Our nation's estuaries are in grave danger. The vital habitats they provide for an extraordinary diversity of food and wildlife are shrinking fast -- jeopardizing jobs in the fishing and tourism industries, and witness the recent Pfiesteria outbreak in the Chesapeake Bay, even endangering human health.

A way of life that has been at the heart of our coastal communities for generations is also endangered. The richness estuaries bring to our lives -- whether to a commercial fisherman setting out on the water just as the sun rises, to a mother wanting to show her child the wonders of a flock of nesting pelicans, or to adults seeking solitude in a place of exquisite beauty -- could one day be gone.

What is estuary habitat and why is it important?

The essence of our estuaries is found in their habitats: salt marshes, eel grass beds, fish runs, mudflats, and mangroves. These estuary habitats are the places where plants and wildlife live and create the web of life which makes estuaries extraordinary. In estuaries, soil, nutrients, and water combine in a special way to nurture marsh grasses, sea grasses, and other types of vegetation. At first glimpse, these estuary habitats might appear to be very simple and insignificant, but they provide creatures with shelter and food. By nurturing this bounty of life, habitats make estuaries the ecological, cultural, and economic powerhouses that we treasure.

Unfortunately, much of our estuary habitat has been damaged and destroyed over the past 100 years with little regard for its many benefits. When estuary habitats are paved over, polluted by runoff, or lost to coastal land subsidence, it cripples an estuary's ability to support life. When a salt marsh is filled, it can no longer filter sediments and pollution from run off. When pollution destroys eel grass beds, young fish and shellfish will no longer be able to hide and feed in its shelter. In these little ways, habitat loss has accumulated to threaten the health of our nation's estuaries.

In Narragansett Bay, nursery habitat for fish has dwindled due to watershed over-development, less pollution filtration and diminished fresh water flows. Other estuaries have been hit even harder: 95% of the San Francisco Bay's original wetlands have been destroyed, 85% of Galveston Bay's sea grass meadows are gone, and the Chesapeake Bay oyster harvests fell from 25 million to 1 million pounds in just 30 years.

But this story need not have a bad ending- because estuary habitat can be restored to its former glory. A variety of efforts -- ranging from parents and children going out on a Saturday morning and replanting natural vegetation to reconstruction of physical and hydrologic conditions through heavy engineering -- have successfully brought estuaries back to life. However, we must act now, before the bounty of our estuaries are lost.
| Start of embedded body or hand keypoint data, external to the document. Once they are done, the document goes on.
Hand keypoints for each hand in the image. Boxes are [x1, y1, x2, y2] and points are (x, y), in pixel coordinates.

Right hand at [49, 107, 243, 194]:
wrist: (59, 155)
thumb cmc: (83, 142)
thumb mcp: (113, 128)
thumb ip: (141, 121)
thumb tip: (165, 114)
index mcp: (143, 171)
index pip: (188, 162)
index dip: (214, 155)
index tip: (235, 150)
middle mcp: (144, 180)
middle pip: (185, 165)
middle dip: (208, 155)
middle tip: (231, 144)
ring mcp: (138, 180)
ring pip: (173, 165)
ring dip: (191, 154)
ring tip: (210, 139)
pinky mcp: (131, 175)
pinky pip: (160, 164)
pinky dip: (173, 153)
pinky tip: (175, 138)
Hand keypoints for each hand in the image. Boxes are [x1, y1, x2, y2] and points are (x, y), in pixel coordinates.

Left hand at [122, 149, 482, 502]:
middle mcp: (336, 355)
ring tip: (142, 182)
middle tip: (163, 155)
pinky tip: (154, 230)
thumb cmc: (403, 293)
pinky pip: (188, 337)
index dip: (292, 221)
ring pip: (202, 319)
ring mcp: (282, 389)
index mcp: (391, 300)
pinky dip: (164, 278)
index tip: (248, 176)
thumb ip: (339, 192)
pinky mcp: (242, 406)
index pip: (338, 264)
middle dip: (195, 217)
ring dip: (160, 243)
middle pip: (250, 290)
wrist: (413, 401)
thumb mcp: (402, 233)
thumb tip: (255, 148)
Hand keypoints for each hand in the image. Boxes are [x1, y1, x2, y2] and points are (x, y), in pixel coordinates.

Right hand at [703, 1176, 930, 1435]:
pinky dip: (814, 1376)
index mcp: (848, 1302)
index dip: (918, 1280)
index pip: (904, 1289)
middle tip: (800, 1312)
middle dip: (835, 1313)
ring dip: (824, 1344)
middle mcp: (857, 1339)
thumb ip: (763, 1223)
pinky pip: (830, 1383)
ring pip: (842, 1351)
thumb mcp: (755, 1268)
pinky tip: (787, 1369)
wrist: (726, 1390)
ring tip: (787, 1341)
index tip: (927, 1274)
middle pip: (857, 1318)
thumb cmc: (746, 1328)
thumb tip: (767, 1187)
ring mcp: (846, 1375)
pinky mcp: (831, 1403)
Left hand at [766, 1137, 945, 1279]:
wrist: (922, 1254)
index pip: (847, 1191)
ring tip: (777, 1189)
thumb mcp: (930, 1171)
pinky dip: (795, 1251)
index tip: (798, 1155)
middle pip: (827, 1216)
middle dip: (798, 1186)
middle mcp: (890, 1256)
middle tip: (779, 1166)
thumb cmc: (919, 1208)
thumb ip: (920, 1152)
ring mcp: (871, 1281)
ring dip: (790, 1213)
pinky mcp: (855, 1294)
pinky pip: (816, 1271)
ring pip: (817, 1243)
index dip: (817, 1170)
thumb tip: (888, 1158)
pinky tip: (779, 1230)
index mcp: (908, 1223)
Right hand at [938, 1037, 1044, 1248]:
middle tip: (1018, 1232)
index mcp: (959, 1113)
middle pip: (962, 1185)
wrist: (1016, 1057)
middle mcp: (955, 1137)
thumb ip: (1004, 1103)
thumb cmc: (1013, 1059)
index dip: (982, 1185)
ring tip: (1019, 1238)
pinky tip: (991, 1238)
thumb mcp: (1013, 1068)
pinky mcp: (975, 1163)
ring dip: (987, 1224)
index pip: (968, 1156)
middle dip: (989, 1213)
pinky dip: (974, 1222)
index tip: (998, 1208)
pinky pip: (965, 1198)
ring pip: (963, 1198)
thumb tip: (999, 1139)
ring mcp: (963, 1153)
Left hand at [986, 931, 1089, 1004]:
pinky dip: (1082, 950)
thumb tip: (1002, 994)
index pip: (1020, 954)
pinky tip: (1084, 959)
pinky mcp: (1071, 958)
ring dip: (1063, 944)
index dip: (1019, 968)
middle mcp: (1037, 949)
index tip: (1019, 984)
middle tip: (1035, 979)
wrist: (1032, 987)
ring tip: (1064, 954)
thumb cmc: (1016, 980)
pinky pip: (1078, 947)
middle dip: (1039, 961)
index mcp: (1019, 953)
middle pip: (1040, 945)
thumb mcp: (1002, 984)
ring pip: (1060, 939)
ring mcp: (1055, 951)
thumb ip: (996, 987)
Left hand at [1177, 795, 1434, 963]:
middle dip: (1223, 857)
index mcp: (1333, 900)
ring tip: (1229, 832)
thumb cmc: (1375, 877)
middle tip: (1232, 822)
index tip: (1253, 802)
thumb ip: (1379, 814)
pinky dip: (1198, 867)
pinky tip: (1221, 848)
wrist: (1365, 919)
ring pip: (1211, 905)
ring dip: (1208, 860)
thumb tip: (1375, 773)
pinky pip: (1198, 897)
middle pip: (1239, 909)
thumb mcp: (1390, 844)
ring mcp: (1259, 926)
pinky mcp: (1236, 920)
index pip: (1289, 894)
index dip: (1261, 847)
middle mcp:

Restoring our nation's estuary habitat will:

  • Maintain vital food supplies. Healthy estuaries produce more food per acre than the richest Midwestern farmland because of the fertile mix of nutrients from land and sea.
  • Protect Nature's Bounty. Beyond providing food for our consumption, estuaries are the home of thousands of species of fish, birds, plants, and animals that depend on healthy habitat for their survival.
  • Create jobs. There are 28 million jobs in the fishing, tourism and recreational boating industries -- all of which depend on healthy estuaries for their products and customers. Indeed, estuaries and coastal waters provide essential habitat for 75% of America's commercial fish catch and 80 to 90% of the recreational fish catch.
  • Protect human health. The Pfiesteria outbreak on the Chesapeake Bay -- causing massive fish kills -- has harmed human health in those exposed to the toxic microbe, causing skin lesions and even serious memory loss. That's what happens when estuaries are allowed to decline. But when they are restored, we can swim and fish without fear.
  • Preserve a way of life. Healthy estuaries support unique, centuries-old cultures, traditions and ways of life dependent upon the diversity of wildlife for everything from livelihoods to storytelling. Estuary restorations will maintain these ways of life -- and the heritage they embody -- for the benefit of future generations.
  • Expand our enjoyment. 180 million Americans -- approximately 70% of the entire population -- visited estuaries in 1993 for vacations, recreation, sport, or sightseeing. They enjoyed swimming, fishing, boating, diving, wildlife viewing, hunting, hiking, and learning. The more we do to restore estuaries, the more Americans will be able to experience their amazing bounty.
  • Enhance our quality of life. For the 110 million Americans who live near estuaries, they are linchpins in people's quality of life: for their scenic beauty, for their recreational opportunities, for their bounty, for their abundance of life and for their mere presence. Restoring estuary habitat is the only way to ensure that this quality of life is protected and improved.
  • Help our children learn. Estuaries are a matchless educational resource that must be maintained as living laboratories of life.